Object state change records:
• • • • • • •
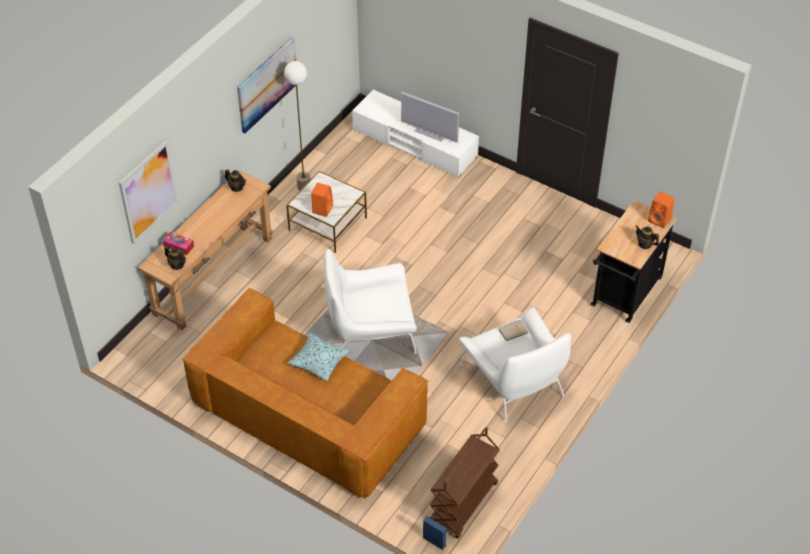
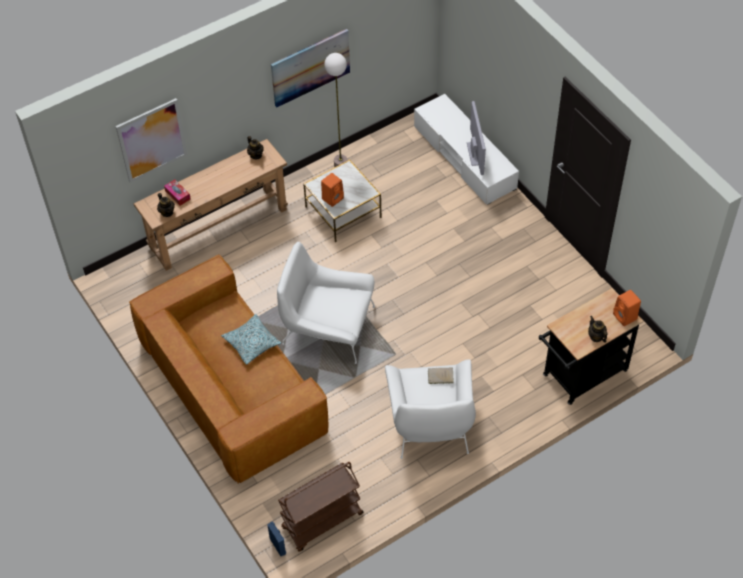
camera: 25 degrees right, 5 degrees up
(430, 132) = (474, 153): television -> television turned 150 degrees counterclockwise

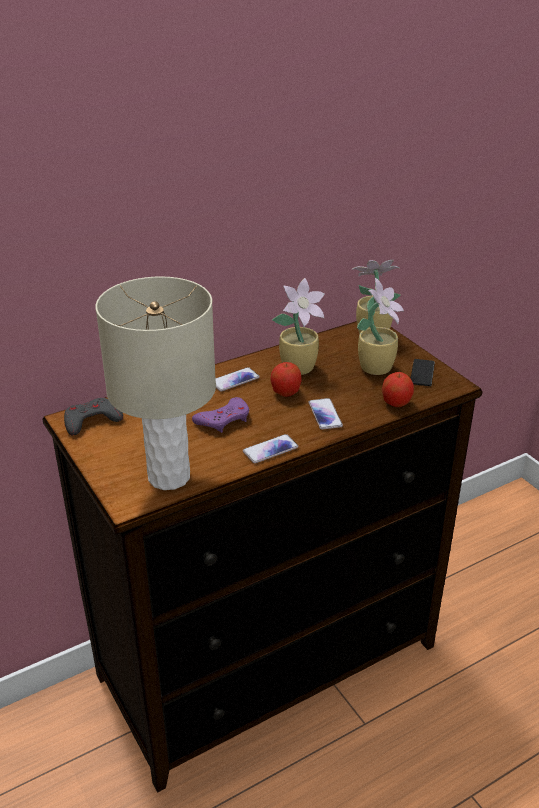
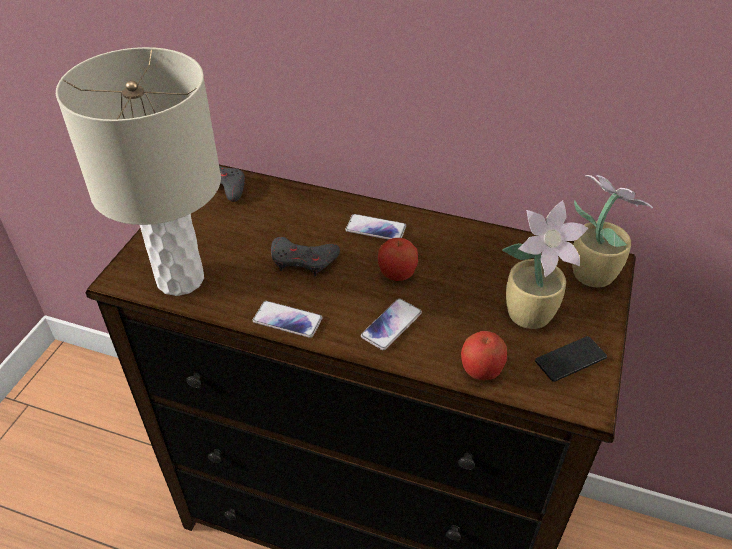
camera: 50 degrees right, 10 degrees up
(224, 419) = (303, 260): purple game controller -> grey game controller
(300, 367) = (453, 258): potted plant -> none

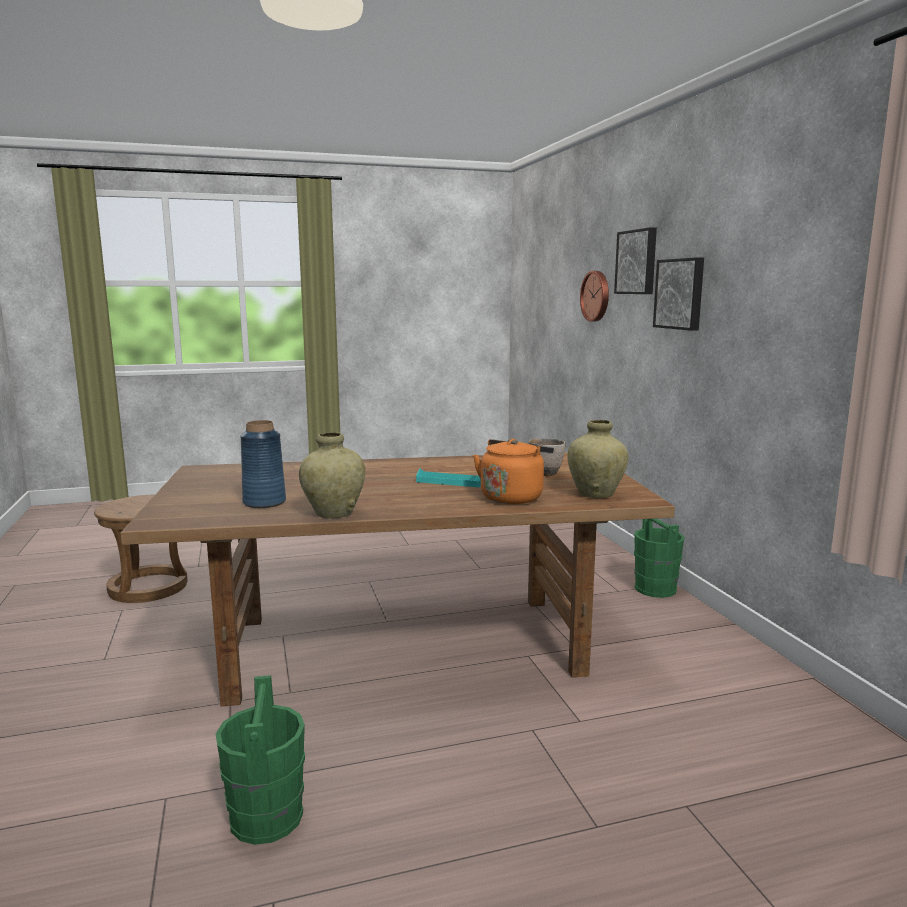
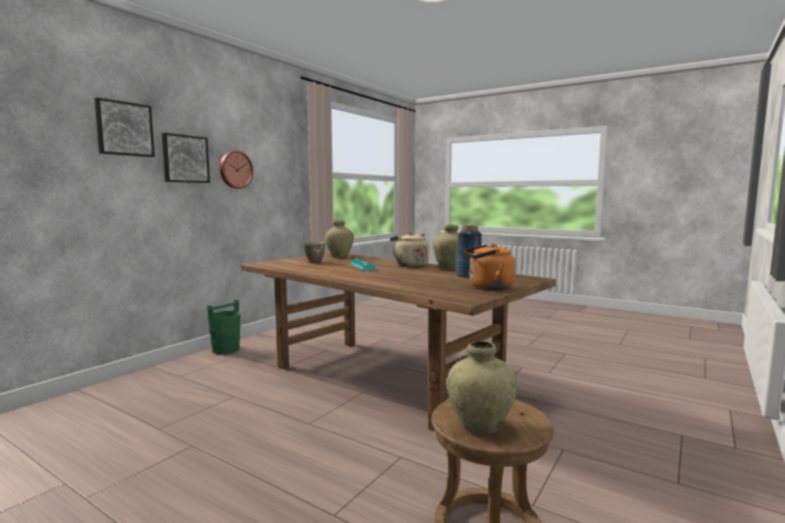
camera: 130 degrees left, 5 degrees down
(143, 501) = (480, 426): none -> beige vase
(266, 816) = (515, 357): green bucket -> none
(412, 504) = (410, 265): none -> beige kettle
(513, 497) = (367, 260): orange kettle -> orange kettle (488, 287)
(596, 296) = (46, 152): wall clock -> wall clock (235, 170)

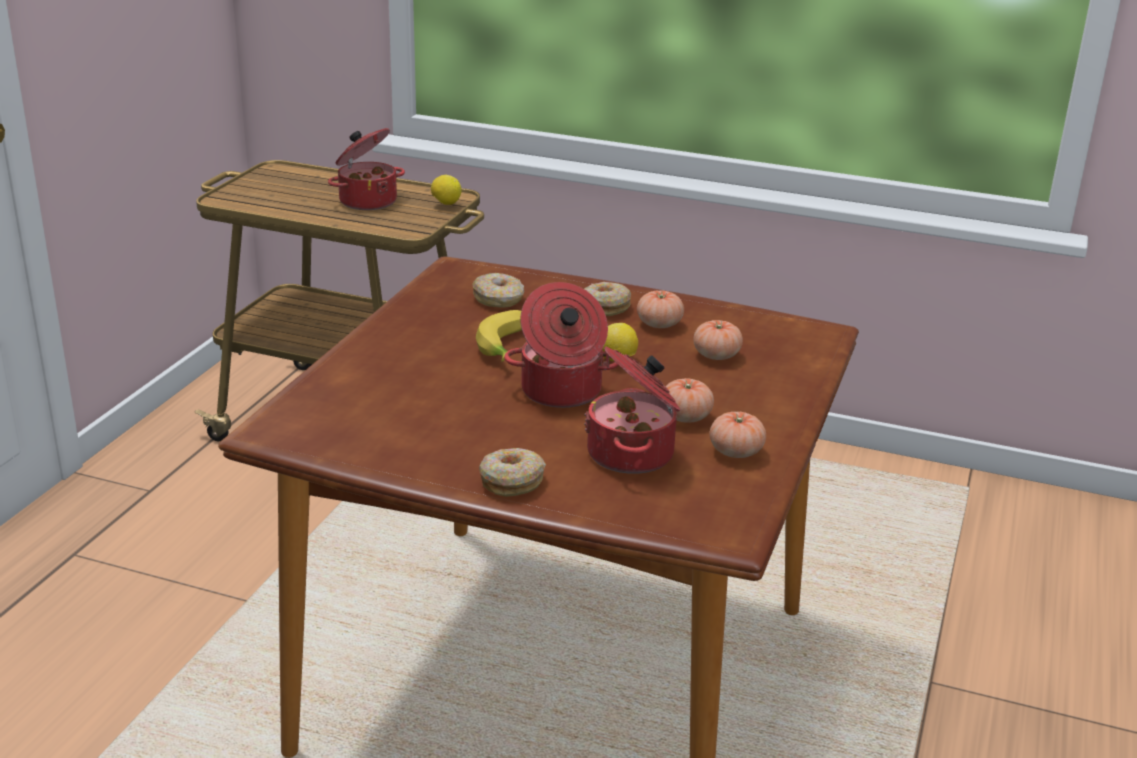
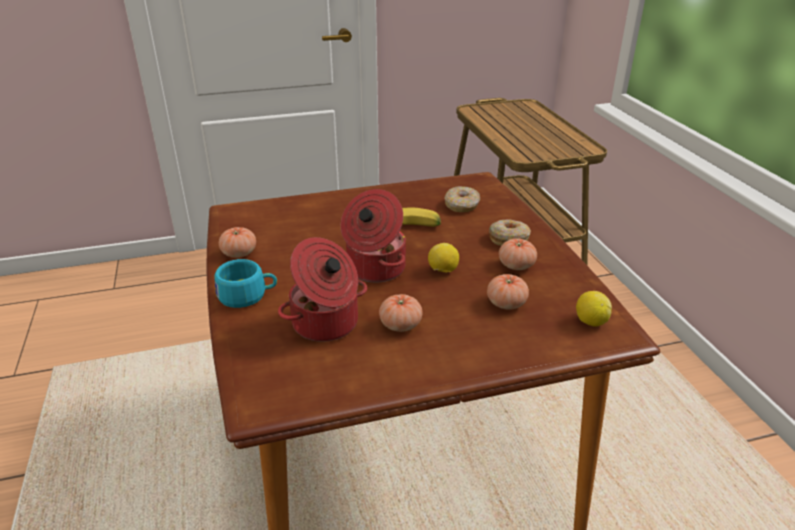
camera: 55 degrees right, 5 degrees up
(367, 201) = (536, 134): cooking pot -> none
(446, 204) = (573, 150): lemon -> lemon (590, 321)
(511, 481) = (248, 295): donut -> turquoise cup
(736, 452) = (376, 364): tomato -> tomato (239, 253)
• • • • • • •
[Problem description]
The required answer is each line of the entries containing the string "beige".

[Result of the exercise]
(143, 501) = (480, 426): none -> beige vase
(412, 504) = (410, 265): none -> beige kettle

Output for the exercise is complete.